The Night Of is the best wake-up call our TV industry needs
HBO’s The Night Of proved to be the most important summer show on television. The very transformation of the co-lead Riz Ahmed’s Nasir Khan as a clean-cut kid turned drug mule is a perfect example of why everything needs a little push. Oh, and also when two of Hollywood’s most likable ladies, Jessica Chastain and Elizabeth Banks, are raving about something on TV, we should take notice.
This is where the whole ‘wrong guy at the wrong time in the wrong place’ worked so well in the show. Imagine the chaos we’ve seen in 2016 in Pakistan. After some terror attacks and the murders of Amjad Sabri, Qandeel Baloch amongst others, one would expect our TV industry to put their money into making shows like The Night Of. Yet, we have instead invested in shows such as Mann Mayal and Udaari, where poor old Hamza Ali Abbasi and Samiya Mukhtar are victims of so many awful people trying to do so many terrible things to them. How tragic!
I remember the time when I used to think Asher Azeem was the bad guy in Dhuwan – maybe it was his performance or the screenplay. I was a toddler when it first started, but then I recall how frustrating Asher and Nabeel’s team situation would look. The problem with producing shows such as Udaari and Mann Mayal is that they’re a liberal Karachite or Lahori’s perspective on conservative topics with some attractive faces doing unattractive things.
If anyone’s watched The Night Of, I bet they noticed that John Stone (the most John Turturro-esque John Turturro performance since Quiz Show) could have just destroyed the disk Freddy Knight (Michael K Williams) sent him and let Chandra (Amara Karan) have her wonderful romance with Nasir ‘Naz’ Khan. Imagine, Naz and Chandra kissing at the end of the show like Jennifer Lawrence and Bradley Cooper in the underrated Silver Linings Playbook.
But they didn’t.
What the Pakistani TV industry needs to realise is that realism works extremely well in the 2010 era. I mean, ask the average man (between the ages of 20-30) names of some new faces in the industry and he’ll tell you three, maybe four names at best. The average Pakistani would rather watch those 8-11pm talk shows about how corrupt politicians are and listen to the same arguments repeatedly rather than watch some wife-husband-third party affair with respected talent like Beheroz Sabzwari or Javed Sheikh playing the caring and loving dad.

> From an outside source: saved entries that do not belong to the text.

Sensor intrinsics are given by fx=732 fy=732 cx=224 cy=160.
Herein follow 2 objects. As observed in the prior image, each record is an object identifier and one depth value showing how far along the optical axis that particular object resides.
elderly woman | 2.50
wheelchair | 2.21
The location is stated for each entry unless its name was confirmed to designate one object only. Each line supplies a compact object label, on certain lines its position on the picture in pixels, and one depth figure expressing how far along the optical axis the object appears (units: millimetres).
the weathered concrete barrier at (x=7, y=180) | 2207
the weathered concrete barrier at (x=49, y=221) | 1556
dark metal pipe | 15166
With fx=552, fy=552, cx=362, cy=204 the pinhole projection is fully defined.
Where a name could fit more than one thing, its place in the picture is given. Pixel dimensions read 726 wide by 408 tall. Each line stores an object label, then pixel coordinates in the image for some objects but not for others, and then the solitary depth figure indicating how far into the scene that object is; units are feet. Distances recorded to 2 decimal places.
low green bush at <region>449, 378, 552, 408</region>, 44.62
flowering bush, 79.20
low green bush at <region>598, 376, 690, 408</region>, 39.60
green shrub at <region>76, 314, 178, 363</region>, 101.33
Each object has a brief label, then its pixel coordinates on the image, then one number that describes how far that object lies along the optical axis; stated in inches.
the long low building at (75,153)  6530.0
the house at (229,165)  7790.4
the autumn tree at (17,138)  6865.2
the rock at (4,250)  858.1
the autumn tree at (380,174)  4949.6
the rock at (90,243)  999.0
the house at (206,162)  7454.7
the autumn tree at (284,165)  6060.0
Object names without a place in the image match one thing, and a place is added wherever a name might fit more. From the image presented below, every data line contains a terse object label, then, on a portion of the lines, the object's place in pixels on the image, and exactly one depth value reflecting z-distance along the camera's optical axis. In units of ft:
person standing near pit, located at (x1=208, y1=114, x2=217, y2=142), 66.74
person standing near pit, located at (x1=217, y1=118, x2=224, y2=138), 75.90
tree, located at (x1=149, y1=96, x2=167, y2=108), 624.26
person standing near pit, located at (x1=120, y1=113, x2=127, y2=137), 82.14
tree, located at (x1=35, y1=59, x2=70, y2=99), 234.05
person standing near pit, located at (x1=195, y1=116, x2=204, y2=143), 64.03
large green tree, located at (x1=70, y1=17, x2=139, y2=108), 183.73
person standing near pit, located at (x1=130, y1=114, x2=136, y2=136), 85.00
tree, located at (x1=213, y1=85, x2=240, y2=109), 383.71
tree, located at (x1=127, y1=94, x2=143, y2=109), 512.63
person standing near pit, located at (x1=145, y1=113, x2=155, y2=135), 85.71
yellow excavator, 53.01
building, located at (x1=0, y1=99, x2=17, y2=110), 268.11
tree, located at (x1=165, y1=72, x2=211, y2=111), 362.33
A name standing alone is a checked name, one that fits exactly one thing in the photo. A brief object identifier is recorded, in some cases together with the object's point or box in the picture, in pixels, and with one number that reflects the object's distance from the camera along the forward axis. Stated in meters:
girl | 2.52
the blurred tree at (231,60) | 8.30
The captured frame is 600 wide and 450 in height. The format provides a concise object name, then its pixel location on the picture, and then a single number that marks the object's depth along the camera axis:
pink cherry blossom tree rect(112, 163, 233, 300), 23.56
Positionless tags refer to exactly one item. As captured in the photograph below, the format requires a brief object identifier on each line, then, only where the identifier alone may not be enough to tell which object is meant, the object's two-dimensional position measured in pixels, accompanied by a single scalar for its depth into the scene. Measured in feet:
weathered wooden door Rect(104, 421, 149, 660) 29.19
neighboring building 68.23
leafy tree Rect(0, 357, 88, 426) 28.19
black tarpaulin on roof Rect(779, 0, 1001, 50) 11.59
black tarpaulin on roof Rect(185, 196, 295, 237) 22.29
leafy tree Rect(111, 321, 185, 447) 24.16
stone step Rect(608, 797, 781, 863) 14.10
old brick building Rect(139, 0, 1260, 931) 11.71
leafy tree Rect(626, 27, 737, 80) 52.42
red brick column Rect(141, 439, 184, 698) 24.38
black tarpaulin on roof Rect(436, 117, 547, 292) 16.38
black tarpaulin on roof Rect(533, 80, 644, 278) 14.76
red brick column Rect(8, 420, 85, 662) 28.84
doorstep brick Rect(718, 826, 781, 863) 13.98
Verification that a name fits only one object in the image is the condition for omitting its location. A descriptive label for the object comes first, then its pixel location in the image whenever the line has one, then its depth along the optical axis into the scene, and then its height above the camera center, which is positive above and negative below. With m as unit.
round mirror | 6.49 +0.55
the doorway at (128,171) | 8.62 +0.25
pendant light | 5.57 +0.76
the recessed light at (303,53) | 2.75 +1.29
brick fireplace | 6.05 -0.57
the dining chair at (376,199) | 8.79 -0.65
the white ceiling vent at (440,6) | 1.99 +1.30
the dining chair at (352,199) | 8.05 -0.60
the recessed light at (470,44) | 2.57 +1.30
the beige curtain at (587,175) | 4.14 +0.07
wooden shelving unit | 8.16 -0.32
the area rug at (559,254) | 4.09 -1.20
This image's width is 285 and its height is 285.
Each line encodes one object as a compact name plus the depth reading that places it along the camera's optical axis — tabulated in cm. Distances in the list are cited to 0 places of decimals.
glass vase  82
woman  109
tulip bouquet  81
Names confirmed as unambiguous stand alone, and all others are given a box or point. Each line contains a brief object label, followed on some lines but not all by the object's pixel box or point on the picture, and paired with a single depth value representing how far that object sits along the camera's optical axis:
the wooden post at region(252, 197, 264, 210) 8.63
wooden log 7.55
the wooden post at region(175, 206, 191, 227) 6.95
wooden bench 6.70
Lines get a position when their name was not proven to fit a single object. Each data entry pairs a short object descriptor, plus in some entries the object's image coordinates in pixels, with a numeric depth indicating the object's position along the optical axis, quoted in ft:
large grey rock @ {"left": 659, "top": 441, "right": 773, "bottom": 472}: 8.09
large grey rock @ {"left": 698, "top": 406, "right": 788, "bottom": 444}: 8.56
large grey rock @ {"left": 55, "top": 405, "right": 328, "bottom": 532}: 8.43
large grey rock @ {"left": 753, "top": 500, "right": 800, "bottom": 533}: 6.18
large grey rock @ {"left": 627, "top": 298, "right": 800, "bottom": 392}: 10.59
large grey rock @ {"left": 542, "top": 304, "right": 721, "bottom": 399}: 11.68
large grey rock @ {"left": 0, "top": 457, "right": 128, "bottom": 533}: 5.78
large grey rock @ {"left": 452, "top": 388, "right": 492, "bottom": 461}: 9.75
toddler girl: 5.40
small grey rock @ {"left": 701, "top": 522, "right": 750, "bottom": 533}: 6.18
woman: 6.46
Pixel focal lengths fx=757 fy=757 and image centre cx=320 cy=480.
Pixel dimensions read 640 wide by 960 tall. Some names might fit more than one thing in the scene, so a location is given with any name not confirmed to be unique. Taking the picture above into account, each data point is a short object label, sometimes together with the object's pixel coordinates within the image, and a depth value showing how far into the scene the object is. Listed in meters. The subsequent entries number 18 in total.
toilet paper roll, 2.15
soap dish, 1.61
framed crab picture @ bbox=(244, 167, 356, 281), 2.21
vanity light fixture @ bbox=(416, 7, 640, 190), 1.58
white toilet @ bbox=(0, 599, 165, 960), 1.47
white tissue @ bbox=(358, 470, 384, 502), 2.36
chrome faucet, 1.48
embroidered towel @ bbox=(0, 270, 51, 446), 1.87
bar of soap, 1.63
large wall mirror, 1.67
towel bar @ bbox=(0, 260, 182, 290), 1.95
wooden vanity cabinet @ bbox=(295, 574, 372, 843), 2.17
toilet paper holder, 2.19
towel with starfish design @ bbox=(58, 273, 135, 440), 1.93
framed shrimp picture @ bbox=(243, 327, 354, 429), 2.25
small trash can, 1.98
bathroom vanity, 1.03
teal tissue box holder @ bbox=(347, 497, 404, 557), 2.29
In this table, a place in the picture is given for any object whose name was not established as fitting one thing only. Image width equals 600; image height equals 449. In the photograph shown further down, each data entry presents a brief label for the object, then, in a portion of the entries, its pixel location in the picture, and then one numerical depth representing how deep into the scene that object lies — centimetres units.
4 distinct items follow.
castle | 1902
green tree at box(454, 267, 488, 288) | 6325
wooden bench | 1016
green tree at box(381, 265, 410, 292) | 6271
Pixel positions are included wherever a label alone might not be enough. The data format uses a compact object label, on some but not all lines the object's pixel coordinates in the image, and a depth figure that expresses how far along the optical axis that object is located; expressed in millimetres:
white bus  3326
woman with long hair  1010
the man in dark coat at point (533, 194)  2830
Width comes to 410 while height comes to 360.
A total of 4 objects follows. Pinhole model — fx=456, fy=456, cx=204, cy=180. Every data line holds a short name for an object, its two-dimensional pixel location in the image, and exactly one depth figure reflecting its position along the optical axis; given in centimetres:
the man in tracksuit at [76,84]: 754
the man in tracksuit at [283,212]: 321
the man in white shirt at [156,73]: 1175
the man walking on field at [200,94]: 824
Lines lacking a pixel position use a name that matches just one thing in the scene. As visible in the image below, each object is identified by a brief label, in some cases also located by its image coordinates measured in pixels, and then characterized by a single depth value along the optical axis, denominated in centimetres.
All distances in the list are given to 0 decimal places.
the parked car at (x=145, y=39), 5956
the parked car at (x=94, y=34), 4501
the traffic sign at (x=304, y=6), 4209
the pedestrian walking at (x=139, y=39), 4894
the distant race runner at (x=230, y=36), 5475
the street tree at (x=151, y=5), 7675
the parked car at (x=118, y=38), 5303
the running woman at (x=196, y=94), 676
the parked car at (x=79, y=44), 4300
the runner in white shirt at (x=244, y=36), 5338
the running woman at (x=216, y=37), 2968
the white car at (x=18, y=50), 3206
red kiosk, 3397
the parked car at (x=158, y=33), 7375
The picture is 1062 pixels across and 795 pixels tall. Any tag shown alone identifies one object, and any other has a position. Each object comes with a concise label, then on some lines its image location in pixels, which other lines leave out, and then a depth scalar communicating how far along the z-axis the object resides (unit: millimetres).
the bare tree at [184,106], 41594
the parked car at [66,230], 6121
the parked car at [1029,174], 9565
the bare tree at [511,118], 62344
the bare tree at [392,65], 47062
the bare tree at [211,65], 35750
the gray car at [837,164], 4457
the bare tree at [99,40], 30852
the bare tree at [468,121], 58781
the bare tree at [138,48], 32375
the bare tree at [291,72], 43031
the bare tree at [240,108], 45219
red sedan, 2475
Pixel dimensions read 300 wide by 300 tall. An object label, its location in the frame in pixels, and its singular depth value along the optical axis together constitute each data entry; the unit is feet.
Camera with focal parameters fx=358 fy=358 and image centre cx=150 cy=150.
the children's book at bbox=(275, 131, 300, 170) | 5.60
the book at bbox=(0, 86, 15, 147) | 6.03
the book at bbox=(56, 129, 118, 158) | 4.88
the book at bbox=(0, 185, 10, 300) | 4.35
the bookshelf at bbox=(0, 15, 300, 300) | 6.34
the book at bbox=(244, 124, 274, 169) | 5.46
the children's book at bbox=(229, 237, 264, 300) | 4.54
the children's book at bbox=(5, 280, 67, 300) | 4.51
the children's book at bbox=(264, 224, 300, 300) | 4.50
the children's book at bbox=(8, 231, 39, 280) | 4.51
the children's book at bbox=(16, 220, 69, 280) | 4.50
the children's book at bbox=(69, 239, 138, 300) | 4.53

I honestly don’t know who the biggest culprit here is – the veteran acting earning pay checks for dishonest executions, the corrupt politicians robbing us through taxes, or the Mercedes riding anchor/analyst worrying too much about the fraught masses of Pakistan.
In one scene of The Night Of, John Stone explains the ‘urban woman in the big city’ problem where he relates different social groups to their social stigmas. There are barely any mentions of black, Muslim, Judeo-Christian and centrist white values in the show. Have we seen a show from Balochistan that’s not about hate, violence or misogyny? Have we ever seen a show from urban Sindh that’s not about money or marriage? Have we ever seen a show from Mardan or Kohat?
Forgive Bushra Ansari for her dreadful performance and horrifying accent in Udaari, sadly, she’s lost her touch. I miss the times when shows with dark humour mixed with normal problems like Guest House ruled the screens. Let me ask you this, do you remember the names of the breakout characters portrayed by the women who have departed recently for Mumbai? I even remember Faisal Qureshi and a Charlie Chaplin character acting together in a space opera from the early 2000s. Yes, a Pakistani Star Trek did air and we forgot to watch Faisal play the role of a good husband in just about every sitcom while he continues to be an Ellen wannabe (just like everyone else) when his comic timing is so darn immaculate at times.
So since our TV industry only has the time to make money, join Muttahida Quami Movement (MQM) or Pakistan Tehreek-e-Insaaf (PTI), work for Bollywood or try to stay relevant (I’m looking at you, Veena Malik). I sign off with prayers that a show like The Night Of inspire our producers and directors to make a show based on realism and real problems in Pakistan rather than the cringe-worthy and predictable line-ups that we currently have.